Pidiyum Kozhiyum is a traditional food item of St. Thomas Nasrani Christians (Syro Malabar) in Keralam. It is a kind of dish which can be both used in Breakfast or Dinner. Term 'Pidi' stands for a whitish semi-liquid dish with small boiled balls of finely powdered rice. Term 'Kozhi' in 'Pidiyum Kozhiyum' stands for chicken curry, which is prepared with traditional ingredients. This dish is often considered as a healthy food item due to its richness in fibers, proteins and carbohydrates.

Origin 
Its origin dates back to early times, when the Syrian Christians started to evolve in Kerala under the leadership of St. Thomas in AD 50. 'Pidiyum Kozhiyum' in those days were an expensive dish that was exclusively prepared in the houses of upper-class people. That was because its ingredients were too expensive. This dish is influenced by the dish 'Kozhikkotta' or 'Panchara Unda' or 'Chakkara Unda'.

Religious importance

'Pidiyum Kozhiyum is blessed and served as a part of a religious ceremony, 'Panthrandu Sleehanmaarude Nercha' or the ' to Twelve Apostles', a traditional ceremony related to Syrian Jacobite Christians and Syro Malabar Christians  in which blessed food is served to twelve boy children under the age of 15.  Those twelve boy children denotes the twelve apostles of Jesus Christ. Piravom (A Christian traditional town in eranakulam Kottayam districts border) is very famous for this dish and this nercha.

Present status 

During the early years of independence, Christian community in Kerala underwent a lot of changes; both social and cultural.
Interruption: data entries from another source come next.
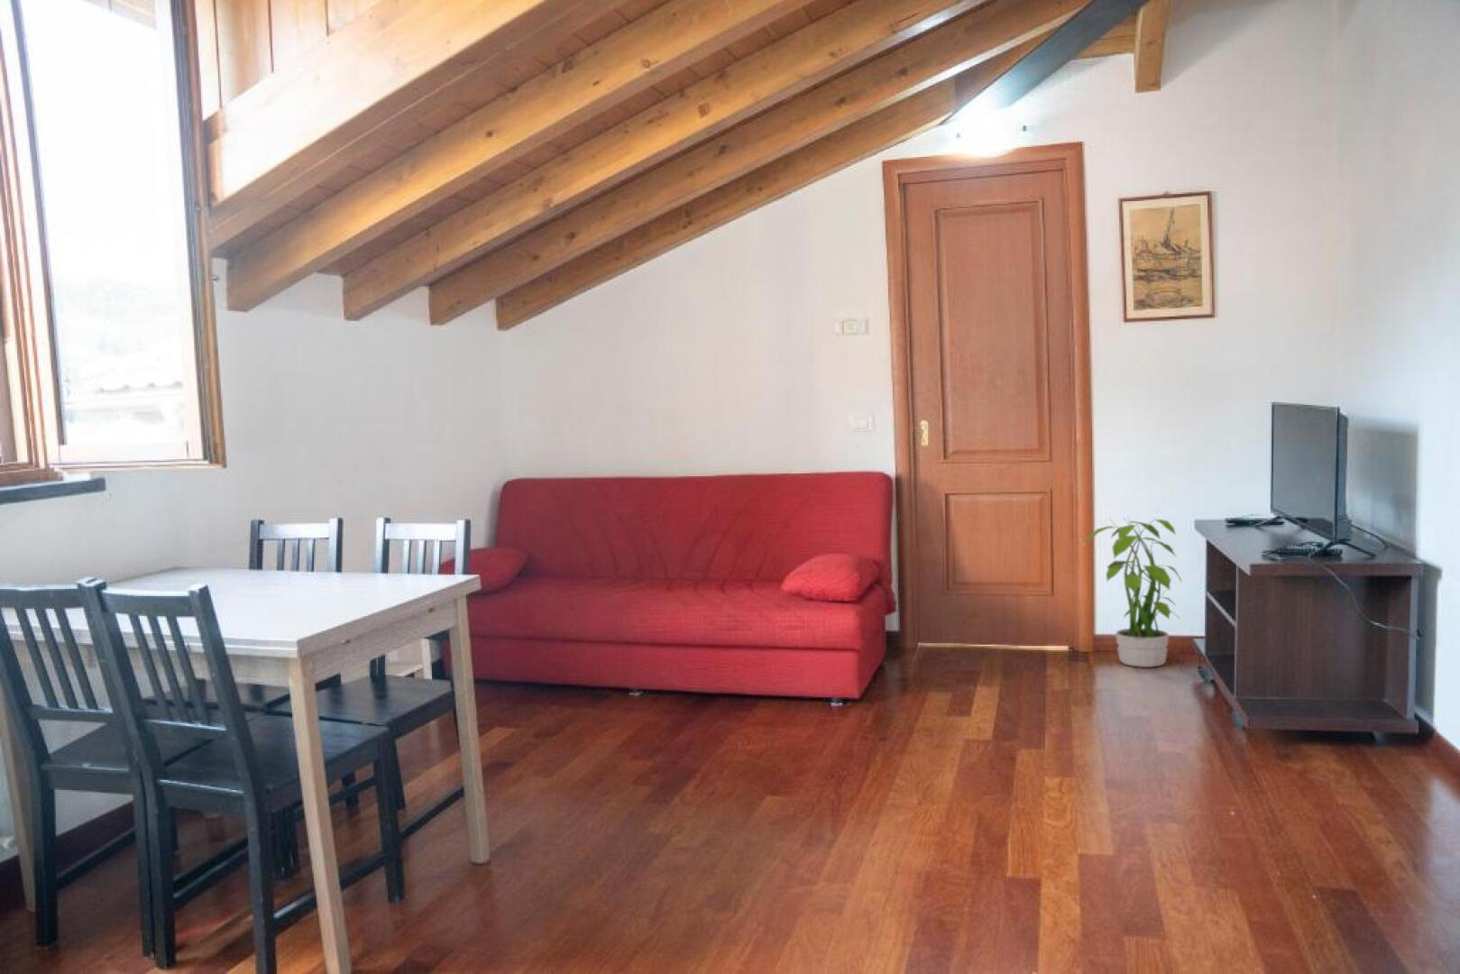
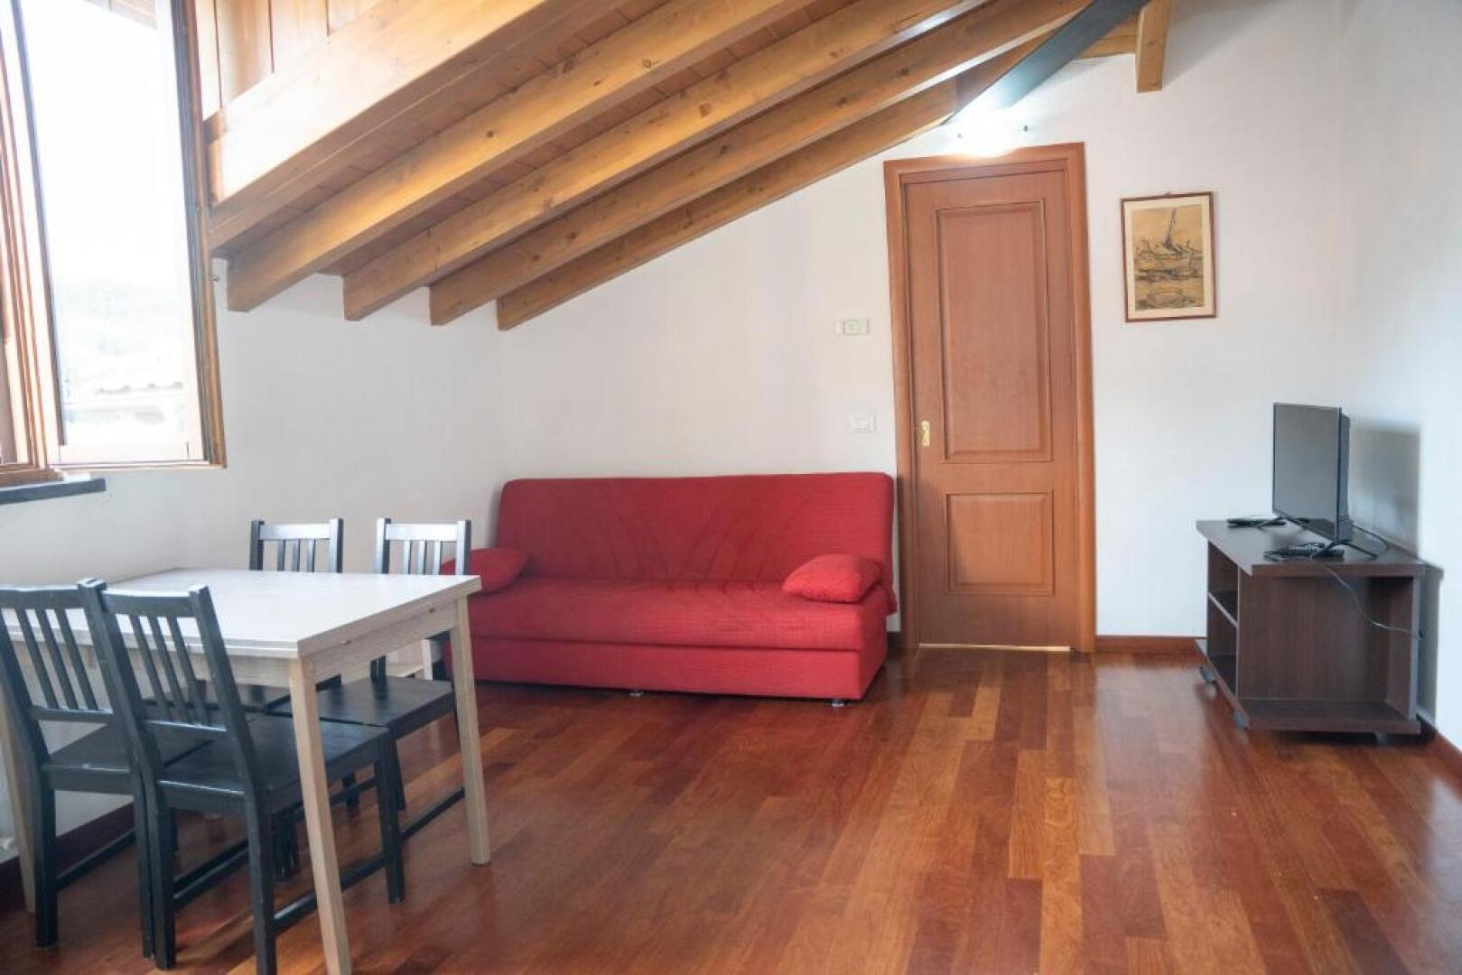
- potted plant [1081,516,1183,669]
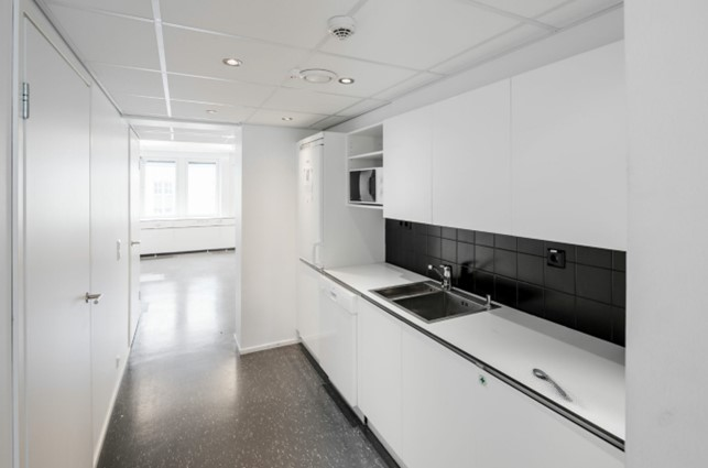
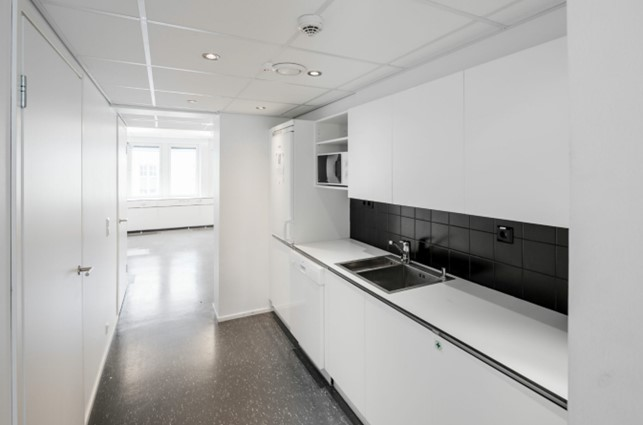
- soupspoon [532,368,567,396]
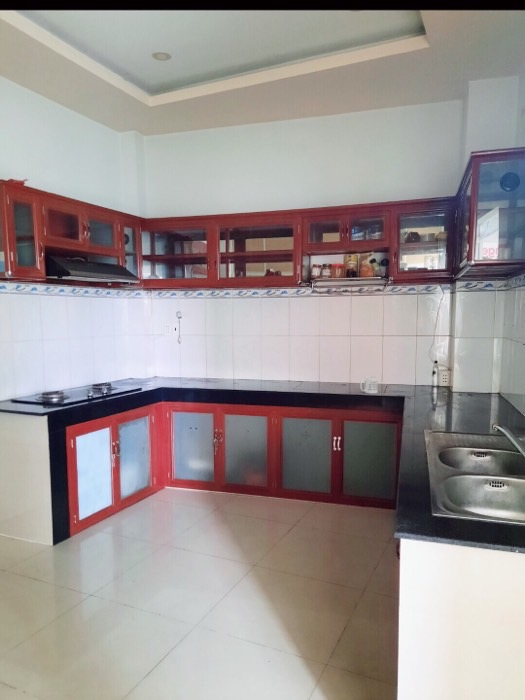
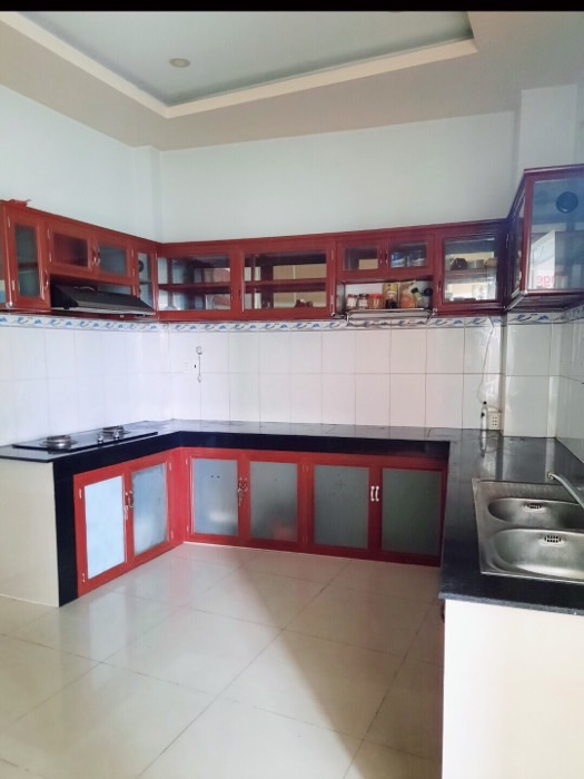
- mug [359,375,379,395]
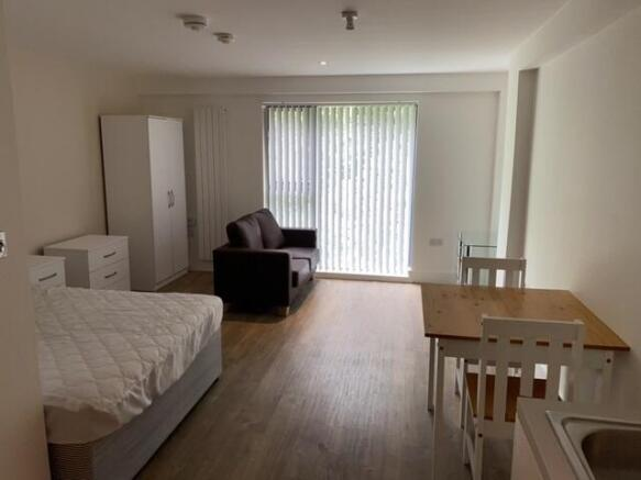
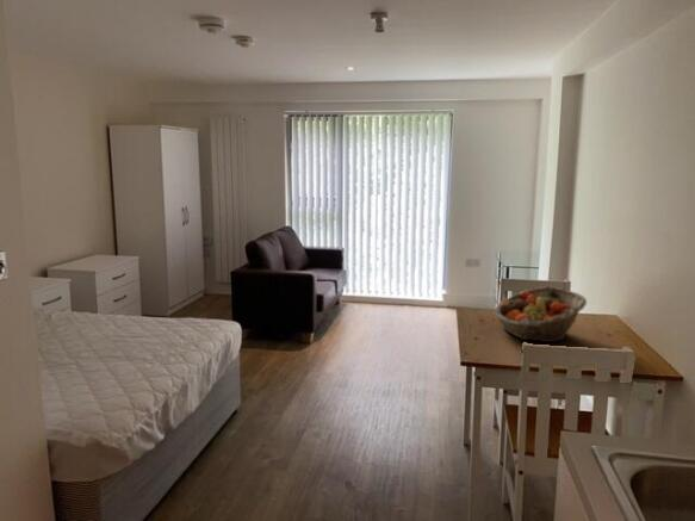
+ fruit basket [494,286,588,343]
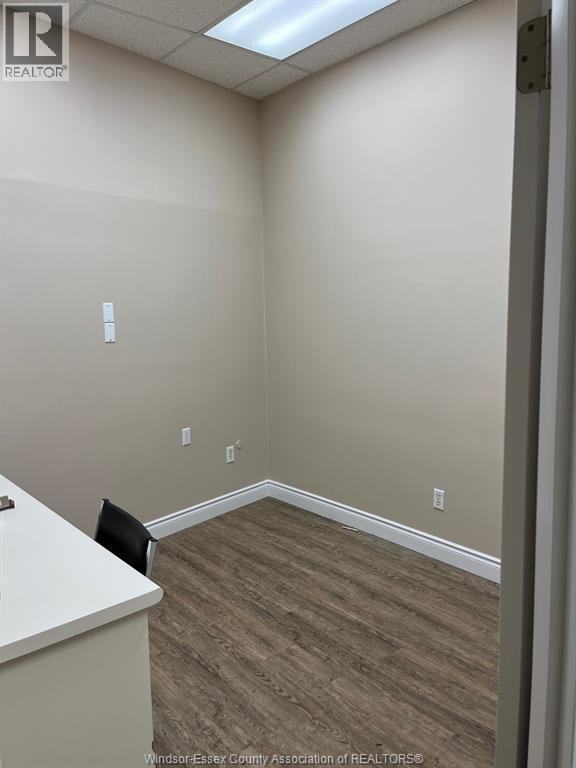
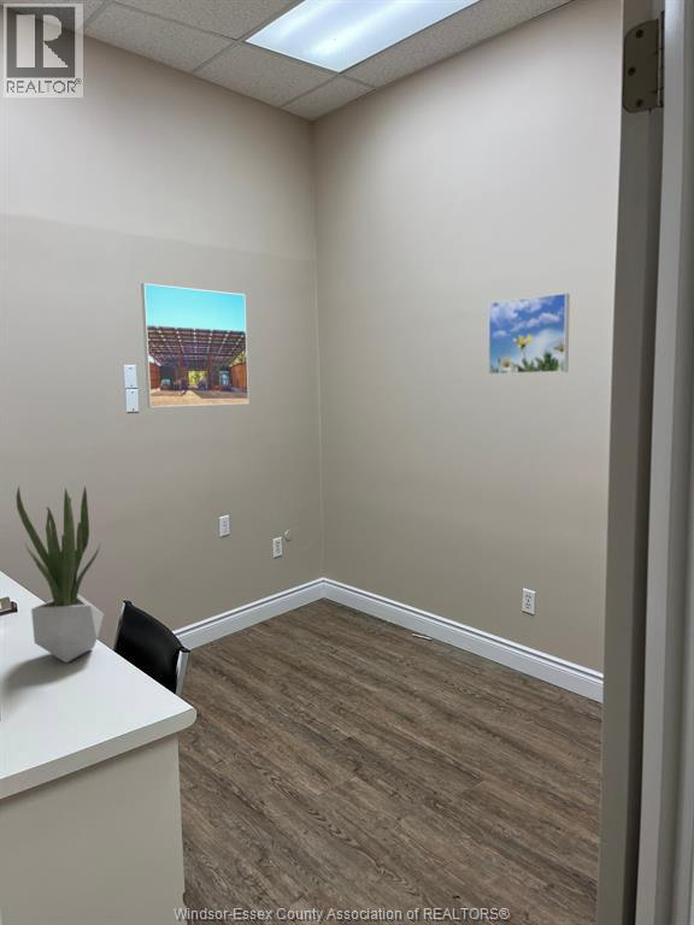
+ potted plant [14,485,105,664]
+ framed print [140,282,249,408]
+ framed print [487,291,571,376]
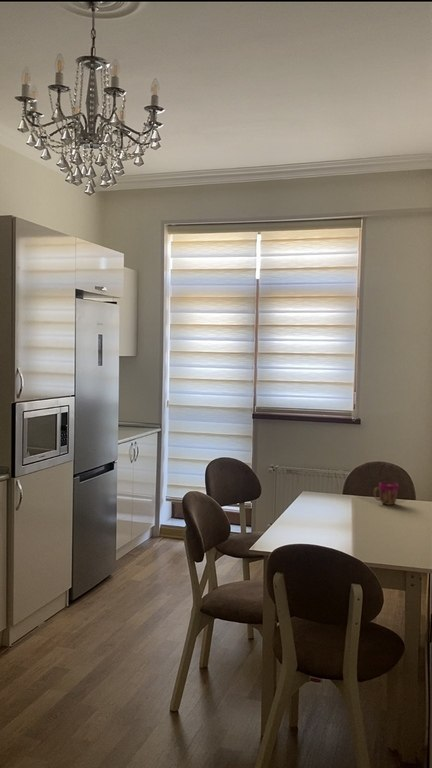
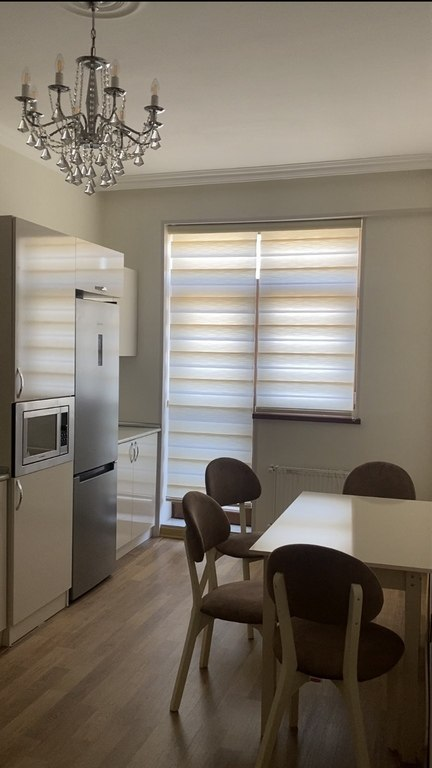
- cup [373,481,400,506]
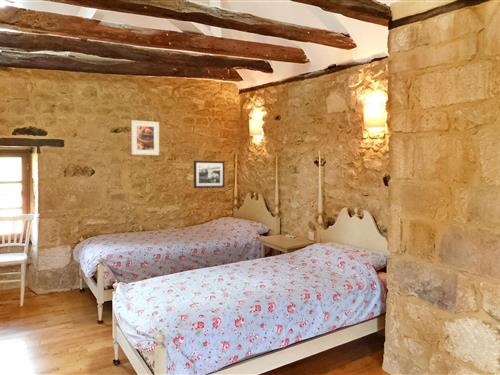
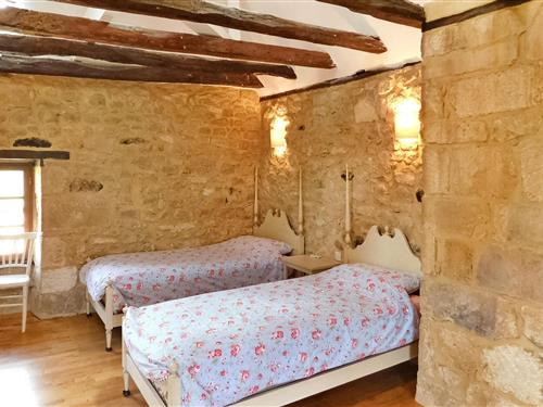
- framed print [130,119,160,156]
- picture frame [193,160,226,189]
Christians here were largely influenced by the West in their way of dressing, language, food, marriage ceremonies etc. Many of the traditional values that were passed by the older generations were lost or neglected. 'Pidiyum Kozhiyum' was not an exception. It lost its elegance and become rarely served in Christian Functions. But later, as a part of cultural renovation, it is made in the families for many functions like marriages, religious ceremonies, festivals etc.